Il a même repris à son compte l'article 10 de la déclaration des Droits de l'homme de 1789: « nul ne doit être inquiété pour ses opinions, même religieuses.»
Sans rire.
... à la cellule...
« L'affaire Borloo » n'a rien de grave, rien de judiciaire. Elle témoigne quand même de quelques moeurs politiques très en vogue à l'Elysée. Quand quelqu'un déplaît, on organise une cellule pour définir, roder puis mettre en oeuvre les éléments du complot visant à le décourager. Concernant Borloo, cette cellule était dirigée par Olivier Biancarelli, comme l'expliquait le Figaro. Celui-même qui deviendrait directeur de campagne de Nicolas Sarkozy depuis que Brice Hortefeux s'est disqualifié dans l'affaire Karachi.
Contre la candidature de Jean-Louis Borloo, l'Elysée a bien travaillé:
- au printemps dernier, une salve de sondages laissait croire à un public transi d'inquiétude qu'une candidature centriste dissidente pourrait empêcher Sarkozy d'un second tour.
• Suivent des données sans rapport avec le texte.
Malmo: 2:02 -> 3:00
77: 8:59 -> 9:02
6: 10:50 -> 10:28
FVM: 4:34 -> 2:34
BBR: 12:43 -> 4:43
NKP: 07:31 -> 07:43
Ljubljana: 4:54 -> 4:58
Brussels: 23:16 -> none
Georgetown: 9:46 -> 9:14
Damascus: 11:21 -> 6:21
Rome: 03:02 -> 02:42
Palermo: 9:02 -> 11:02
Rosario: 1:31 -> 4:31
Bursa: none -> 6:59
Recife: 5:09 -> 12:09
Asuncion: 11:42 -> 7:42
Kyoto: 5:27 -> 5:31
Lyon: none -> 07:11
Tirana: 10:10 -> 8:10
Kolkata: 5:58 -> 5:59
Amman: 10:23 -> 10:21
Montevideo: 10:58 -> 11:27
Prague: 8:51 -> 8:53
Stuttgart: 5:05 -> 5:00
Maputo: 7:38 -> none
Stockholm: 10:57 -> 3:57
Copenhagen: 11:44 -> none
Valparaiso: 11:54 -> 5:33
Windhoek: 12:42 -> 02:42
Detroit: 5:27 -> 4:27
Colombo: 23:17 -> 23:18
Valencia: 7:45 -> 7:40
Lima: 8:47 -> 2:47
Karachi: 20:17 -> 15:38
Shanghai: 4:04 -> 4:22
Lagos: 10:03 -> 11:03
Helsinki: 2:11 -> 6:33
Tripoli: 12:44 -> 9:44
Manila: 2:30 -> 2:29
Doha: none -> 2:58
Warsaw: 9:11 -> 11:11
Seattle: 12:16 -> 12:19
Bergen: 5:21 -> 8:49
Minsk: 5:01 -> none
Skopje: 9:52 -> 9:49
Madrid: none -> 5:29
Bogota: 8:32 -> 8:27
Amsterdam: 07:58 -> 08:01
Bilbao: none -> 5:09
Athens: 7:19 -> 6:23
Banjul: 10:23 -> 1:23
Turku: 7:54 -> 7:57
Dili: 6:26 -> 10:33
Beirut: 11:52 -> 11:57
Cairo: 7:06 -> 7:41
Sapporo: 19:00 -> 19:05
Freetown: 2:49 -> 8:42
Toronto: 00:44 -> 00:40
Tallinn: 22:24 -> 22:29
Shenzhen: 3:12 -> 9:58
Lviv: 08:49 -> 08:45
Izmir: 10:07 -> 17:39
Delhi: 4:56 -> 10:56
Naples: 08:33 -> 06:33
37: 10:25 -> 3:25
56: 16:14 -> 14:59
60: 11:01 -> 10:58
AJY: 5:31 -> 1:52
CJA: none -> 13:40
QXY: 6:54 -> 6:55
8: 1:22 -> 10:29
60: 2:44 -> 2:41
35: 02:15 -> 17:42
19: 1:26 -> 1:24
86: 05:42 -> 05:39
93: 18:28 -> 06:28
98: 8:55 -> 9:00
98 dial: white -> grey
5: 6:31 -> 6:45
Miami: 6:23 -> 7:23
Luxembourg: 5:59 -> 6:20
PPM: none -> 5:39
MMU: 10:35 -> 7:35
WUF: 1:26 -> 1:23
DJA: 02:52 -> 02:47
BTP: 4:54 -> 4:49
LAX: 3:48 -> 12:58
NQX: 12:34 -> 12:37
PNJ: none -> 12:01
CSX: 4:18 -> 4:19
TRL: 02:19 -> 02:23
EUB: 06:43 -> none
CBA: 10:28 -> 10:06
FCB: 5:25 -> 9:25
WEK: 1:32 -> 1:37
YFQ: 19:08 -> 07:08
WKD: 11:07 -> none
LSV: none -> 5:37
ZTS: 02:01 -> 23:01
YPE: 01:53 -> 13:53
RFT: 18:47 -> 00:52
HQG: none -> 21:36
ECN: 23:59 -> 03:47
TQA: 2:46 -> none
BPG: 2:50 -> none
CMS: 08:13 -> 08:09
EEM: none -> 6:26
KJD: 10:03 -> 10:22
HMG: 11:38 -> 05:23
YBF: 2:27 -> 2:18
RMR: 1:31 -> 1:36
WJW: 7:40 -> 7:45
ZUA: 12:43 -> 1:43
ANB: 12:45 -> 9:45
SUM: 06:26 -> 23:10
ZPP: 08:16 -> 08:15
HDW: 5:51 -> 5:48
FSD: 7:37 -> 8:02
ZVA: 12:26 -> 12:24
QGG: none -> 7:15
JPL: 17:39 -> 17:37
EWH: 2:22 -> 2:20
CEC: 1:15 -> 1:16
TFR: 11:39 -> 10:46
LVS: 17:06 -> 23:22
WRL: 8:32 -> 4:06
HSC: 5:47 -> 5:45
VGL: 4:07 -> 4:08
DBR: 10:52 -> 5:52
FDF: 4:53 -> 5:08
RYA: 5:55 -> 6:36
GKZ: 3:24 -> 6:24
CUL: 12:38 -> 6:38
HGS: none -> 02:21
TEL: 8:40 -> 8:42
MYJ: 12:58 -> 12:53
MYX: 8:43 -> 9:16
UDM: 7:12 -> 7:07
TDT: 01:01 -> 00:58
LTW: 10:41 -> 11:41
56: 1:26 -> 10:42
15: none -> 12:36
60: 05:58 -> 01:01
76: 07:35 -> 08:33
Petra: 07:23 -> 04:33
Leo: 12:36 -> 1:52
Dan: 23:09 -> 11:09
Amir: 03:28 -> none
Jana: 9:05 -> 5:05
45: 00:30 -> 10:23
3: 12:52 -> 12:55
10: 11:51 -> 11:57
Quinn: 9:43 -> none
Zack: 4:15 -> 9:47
- Pour faire contre-poids au sein du camp centriste, et mieux décourager l'entreprise de son ancien ministre, Nicolas Sarkozy misa également sur François Bayrou. De rendez-vous en explication, le rapprochement objectif vers le patron du Modem avait même contraint ce dernier à réaffirmer son indépendance début septembre lors de son université d'été: « Notre entreprise a échoué, le candidat désigné par l'Élysée s'appelle Bayrou. C'est une erreur. » a confirmé un proche de Borloo.
- Enfin, les soutiens parlementaires du président du parti radical valoisien furent un à un découragés ou, à défaut menacés de représailles électorales. Il y a trois mois, deux centristes avaient été attirés au gouvernement.
Mi-septembre, Borloo serait allé rencontrer discrètement Nicolas Sarkozy pour lui faire part de sa décision. La confidence anonyme de l'un des conseillers du Monarque fait froid dans le dos: « Nous savions que Borloo et Villepin étaient en train d'être débranchés. Mais nous ne savions pas quelles modalités Borloo allait choisir pour l'annoncer.»
Lundi, un député UMP, anonyme également, lâchait à un autre journaliste du Figaro: « Nicolas Sarkozy humilie souvent, ne sanctionne jamais, récompense rarement ».
Mardi, à propos du retrait de Borloo de la course présidentielle, Nicolas Sarkozy a eu ce commentaire ambigüe: « C'est plus courageux de renoncer que d'y aller ». Que risquait donc Borloo de si grave s'il s'était obstiné ?
... et l'espionnage.
Mardi, le site de l'Express jetait un autre pavé dans la marre des barbouzeries sarkozyennes: « Des sources policières concordantes, à plusieurs niveaux hiérarchiques, affirment à L'Express qu'au début de 2011, des fonctionnaires triés sur le volet, appartenant à une section de la Direction du renseignement de la préfecture de police de Paris, ont reçu l'ordre d'enquêter sur Valérie Trierweiler, journaliste à Paris Match et compagne du leader socialiste ».
Si les faits sont confirmés, s'agissait-il d'une simple enquête de personnalité que les ex-Renseignements généraux aiment tant pratiquer sur des personnages publics ? La préfecture de police de Paris a évidemment démenti.
Dans une autre affaire d'espionnage, de journalistes cette fois-ci, le procureur Philippe Courroye a obtenu quelque répis. Son audition avec la juge qui enquête sur son rôle dans l'espionnage de 3 journalistes du Monde, en juillet dernier, a été reportée.